Required work: Copy out the lines of the material from the one containing "genus: Callionymus" through the end of the material, both included.

Stored records:
- - - - -

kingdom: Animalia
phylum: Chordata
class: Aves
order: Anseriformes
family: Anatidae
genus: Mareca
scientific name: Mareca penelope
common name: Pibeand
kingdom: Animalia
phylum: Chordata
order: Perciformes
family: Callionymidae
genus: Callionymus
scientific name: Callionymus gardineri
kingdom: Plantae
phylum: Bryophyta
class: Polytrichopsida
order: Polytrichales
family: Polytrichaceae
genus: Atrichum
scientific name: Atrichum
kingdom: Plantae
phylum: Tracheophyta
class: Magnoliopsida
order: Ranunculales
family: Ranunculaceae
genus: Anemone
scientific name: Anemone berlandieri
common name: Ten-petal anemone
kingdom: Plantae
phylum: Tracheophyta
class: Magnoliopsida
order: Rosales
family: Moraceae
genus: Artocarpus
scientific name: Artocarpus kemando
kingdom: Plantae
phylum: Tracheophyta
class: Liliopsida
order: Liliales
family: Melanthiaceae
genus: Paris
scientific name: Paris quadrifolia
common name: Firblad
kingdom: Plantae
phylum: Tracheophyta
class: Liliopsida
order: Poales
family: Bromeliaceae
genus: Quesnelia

- - - - -

Response:
genus: Callionymus
scientific name: Callionymus gardineri
kingdom: Plantae
phylum: Bryophyta
class: Polytrichopsida
order: Polytrichales
family: Polytrichaceae
genus: Atrichum
scientific name: Atrichum
kingdom: Plantae
phylum: Tracheophyta
class: Magnoliopsida
order: Ranunculales
family: Ranunculaceae
genus: Anemone
scientific name: Anemone berlandieri
common name: Ten-petal anemone
kingdom: Plantae
phylum: Tracheophyta
class: Magnoliopsida
order: Rosales
family: Moraceae
genus: Artocarpus
scientific name: Artocarpus kemando
kingdom: Plantae
phylum: Tracheophyta
class: Liliopsida
order: Liliales
family: Melanthiaceae
genus: Paris
scientific name: Paris quadrifolia
common name: Firblad
kingdom: Plantae
phylum: Tracheophyta
class: Liliopsida
order: Poales
family: Bromeliaceae
genus: Quesnelia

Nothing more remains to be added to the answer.